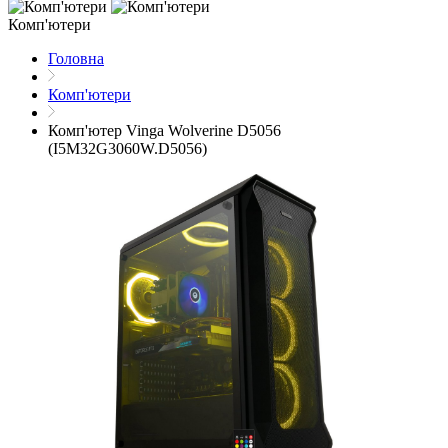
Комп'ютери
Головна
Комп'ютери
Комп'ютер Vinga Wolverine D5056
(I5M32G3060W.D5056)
---
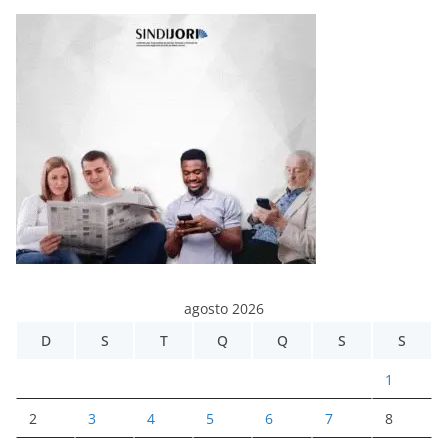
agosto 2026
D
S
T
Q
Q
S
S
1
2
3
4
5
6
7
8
---
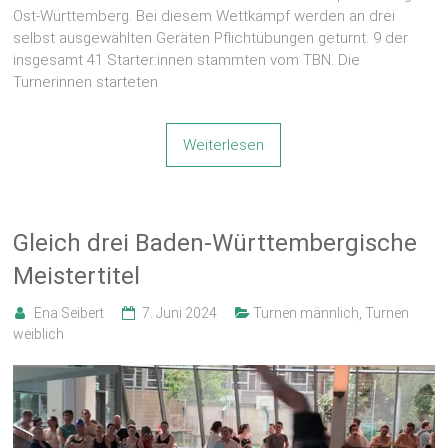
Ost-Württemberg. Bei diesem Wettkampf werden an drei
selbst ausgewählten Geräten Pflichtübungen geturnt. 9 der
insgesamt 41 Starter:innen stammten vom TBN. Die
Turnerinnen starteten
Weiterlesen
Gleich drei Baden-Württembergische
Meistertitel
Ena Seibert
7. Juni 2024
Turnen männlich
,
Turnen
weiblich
---
● **Exercise goal**
Wherever the string "drei" appears in the entries, copy that line.

● **Solution to the exercise**
Ost-Württemberg. Bei diesem Wettkampf werden an drei
Gleich drei Baden-Württembergische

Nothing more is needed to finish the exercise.